● Job
Convert the data lines starting at the line containing "collection date: 1998-09-20" and ending at the line containing "locality: Asilomar Point", both included, into a Markdown table with the columns Row and Data line. Number the rows in order, and omit any blank lines.

[Saved data entries]
☆ ☆ ☆ ☆ ☆

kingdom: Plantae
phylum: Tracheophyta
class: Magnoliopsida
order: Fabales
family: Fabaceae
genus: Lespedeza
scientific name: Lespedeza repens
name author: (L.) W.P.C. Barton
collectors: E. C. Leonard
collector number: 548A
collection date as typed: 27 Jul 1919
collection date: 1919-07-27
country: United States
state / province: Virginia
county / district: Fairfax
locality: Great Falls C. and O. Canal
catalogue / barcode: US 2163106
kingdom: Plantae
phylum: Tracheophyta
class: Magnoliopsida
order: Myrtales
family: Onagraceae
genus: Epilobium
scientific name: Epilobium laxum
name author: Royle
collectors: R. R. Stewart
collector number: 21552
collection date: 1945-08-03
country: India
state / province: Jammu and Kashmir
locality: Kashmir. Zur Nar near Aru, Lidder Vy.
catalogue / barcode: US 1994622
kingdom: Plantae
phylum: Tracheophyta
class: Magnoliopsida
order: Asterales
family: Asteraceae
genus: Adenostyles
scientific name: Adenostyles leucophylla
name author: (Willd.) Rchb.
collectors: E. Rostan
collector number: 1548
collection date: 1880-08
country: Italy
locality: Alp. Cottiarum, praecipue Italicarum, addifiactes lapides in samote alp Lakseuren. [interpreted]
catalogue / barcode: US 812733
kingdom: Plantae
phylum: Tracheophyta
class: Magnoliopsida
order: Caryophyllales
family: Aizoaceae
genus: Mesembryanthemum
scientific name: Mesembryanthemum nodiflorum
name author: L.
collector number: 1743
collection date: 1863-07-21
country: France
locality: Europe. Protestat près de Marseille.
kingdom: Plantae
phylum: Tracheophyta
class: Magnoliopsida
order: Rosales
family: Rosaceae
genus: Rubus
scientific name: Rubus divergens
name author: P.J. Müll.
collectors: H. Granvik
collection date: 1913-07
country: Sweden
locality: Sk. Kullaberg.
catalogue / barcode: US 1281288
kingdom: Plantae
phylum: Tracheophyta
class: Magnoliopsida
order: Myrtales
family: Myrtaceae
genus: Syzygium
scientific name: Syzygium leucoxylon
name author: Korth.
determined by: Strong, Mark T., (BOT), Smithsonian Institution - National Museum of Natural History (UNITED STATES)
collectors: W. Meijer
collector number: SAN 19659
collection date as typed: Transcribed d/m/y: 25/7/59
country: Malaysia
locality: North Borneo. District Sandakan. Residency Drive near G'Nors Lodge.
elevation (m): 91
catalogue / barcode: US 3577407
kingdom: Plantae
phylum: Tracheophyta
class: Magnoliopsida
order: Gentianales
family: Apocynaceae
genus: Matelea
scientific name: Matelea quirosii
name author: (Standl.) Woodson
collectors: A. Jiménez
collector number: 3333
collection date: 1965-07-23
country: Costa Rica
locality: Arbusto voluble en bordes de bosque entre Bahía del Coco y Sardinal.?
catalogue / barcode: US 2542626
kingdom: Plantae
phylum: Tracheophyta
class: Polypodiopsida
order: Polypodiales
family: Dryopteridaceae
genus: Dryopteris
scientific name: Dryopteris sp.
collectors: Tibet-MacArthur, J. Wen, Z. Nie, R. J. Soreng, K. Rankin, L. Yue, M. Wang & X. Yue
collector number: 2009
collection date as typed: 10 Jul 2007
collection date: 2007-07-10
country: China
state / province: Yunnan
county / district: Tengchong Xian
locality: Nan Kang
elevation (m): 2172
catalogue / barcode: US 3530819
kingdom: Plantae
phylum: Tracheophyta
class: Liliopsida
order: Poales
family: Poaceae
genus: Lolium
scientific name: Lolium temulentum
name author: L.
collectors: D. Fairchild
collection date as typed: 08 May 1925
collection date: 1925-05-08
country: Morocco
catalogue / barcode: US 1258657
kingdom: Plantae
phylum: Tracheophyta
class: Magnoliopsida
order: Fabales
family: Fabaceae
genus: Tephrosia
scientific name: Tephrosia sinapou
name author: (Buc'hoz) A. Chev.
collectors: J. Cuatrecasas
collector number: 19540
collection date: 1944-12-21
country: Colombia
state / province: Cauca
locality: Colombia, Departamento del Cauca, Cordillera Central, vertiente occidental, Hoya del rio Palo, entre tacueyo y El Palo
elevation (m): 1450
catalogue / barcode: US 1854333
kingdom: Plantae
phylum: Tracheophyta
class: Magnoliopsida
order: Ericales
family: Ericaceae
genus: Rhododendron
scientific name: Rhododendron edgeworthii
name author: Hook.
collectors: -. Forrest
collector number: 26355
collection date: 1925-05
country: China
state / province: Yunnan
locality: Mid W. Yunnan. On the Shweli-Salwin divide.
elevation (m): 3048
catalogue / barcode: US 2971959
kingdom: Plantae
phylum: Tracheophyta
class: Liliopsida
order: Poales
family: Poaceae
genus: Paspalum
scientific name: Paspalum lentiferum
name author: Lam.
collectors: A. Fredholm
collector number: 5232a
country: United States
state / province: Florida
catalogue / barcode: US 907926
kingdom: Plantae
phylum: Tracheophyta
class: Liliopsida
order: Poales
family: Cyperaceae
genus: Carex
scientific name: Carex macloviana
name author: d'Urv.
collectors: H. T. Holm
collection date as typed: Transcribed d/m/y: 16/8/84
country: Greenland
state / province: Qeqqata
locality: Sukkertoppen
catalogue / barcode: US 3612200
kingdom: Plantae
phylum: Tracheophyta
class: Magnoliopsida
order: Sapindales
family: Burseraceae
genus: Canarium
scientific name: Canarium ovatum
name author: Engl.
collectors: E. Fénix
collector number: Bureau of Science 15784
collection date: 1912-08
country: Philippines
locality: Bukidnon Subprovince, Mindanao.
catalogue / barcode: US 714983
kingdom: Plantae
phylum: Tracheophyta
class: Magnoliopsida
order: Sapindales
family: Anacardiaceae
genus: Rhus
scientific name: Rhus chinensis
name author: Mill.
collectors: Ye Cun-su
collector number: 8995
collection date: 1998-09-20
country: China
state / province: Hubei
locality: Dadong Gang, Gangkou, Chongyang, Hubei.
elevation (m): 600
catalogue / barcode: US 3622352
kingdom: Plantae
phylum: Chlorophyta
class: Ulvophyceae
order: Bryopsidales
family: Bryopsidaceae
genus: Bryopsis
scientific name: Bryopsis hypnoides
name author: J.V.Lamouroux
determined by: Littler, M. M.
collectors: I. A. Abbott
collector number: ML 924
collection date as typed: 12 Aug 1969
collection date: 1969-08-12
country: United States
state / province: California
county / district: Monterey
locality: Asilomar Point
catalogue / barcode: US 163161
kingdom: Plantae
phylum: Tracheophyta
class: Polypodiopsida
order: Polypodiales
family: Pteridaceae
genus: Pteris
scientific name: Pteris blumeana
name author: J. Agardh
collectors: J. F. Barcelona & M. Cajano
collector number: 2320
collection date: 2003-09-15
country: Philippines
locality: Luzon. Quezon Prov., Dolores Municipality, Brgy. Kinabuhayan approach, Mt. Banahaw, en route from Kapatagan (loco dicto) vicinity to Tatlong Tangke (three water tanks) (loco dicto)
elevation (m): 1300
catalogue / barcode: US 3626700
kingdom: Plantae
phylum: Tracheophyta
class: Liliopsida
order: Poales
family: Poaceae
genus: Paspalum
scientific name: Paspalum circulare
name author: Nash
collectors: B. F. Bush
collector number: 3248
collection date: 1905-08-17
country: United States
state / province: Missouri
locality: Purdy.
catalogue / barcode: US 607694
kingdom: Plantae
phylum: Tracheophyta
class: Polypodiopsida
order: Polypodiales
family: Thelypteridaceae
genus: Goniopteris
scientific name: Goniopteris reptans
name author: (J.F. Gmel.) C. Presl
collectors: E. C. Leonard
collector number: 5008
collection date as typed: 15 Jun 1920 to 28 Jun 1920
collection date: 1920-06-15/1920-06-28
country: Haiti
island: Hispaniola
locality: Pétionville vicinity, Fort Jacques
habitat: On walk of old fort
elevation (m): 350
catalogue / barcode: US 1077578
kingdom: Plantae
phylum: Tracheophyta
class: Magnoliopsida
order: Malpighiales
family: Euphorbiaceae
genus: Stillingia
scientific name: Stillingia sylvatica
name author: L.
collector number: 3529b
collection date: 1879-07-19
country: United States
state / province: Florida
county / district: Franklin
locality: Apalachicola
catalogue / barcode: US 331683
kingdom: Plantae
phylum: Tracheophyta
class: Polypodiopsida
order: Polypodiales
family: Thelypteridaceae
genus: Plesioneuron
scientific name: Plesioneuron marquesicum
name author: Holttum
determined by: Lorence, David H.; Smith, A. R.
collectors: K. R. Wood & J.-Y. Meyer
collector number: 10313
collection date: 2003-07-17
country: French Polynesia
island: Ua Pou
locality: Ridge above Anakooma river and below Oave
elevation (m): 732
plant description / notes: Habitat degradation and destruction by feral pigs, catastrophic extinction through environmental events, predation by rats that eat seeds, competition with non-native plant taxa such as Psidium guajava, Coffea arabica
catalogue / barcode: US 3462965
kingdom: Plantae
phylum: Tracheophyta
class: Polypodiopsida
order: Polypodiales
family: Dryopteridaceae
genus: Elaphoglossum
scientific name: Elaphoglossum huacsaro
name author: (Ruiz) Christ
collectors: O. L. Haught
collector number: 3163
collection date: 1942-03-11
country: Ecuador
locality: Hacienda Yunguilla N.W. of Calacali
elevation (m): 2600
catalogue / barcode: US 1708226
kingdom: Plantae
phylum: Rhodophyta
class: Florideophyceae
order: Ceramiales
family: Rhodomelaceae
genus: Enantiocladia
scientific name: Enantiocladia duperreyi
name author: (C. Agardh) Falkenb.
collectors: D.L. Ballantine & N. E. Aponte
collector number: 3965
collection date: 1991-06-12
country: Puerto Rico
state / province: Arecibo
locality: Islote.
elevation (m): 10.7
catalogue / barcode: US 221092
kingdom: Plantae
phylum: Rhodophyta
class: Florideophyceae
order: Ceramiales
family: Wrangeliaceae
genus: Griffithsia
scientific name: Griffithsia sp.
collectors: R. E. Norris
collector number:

☆ ☆ ☆ ☆ ☆

● Response to the exercise
| Row | Data line |
|---|---|
| 1 | collection date: 1998-09-20 |
| 2 | country: China |
| 3 | state / province: Hubei |
| 4 | locality: Dadong Gang, Gangkou, Chongyang, Hubei. |
| 5 | elevation (m): 600 |
| 6 | catalogue / barcode: US 3622352 |
| 7 | kingdom: Plantae |
| 8 | phylum: Chlorophyta |
| 9 | class: Ulvophyceae |
| 10 | order: Bryopsidales |
| 11 | family: Bryopsidaceae |
| 12 | genus: Bryopsis |
| 13 | scientific name: Bryopsis hypnoides |
| 14 | name author: J.V.Lamouroux |
| 15 | determined by: Littler, M. M. |
| 16 | collectors: I. A. Abbott |
| 17 | collector number: ML 924 |
| 18 | collection date as typed: 12 Aug 1969 |
| 19 | collection date: 1969-08-12 |
| 20 | country: United States |
| 21 | state / province: California |
| 22 | county / district: Monterey |
| 23 | locality: Asilomar Point |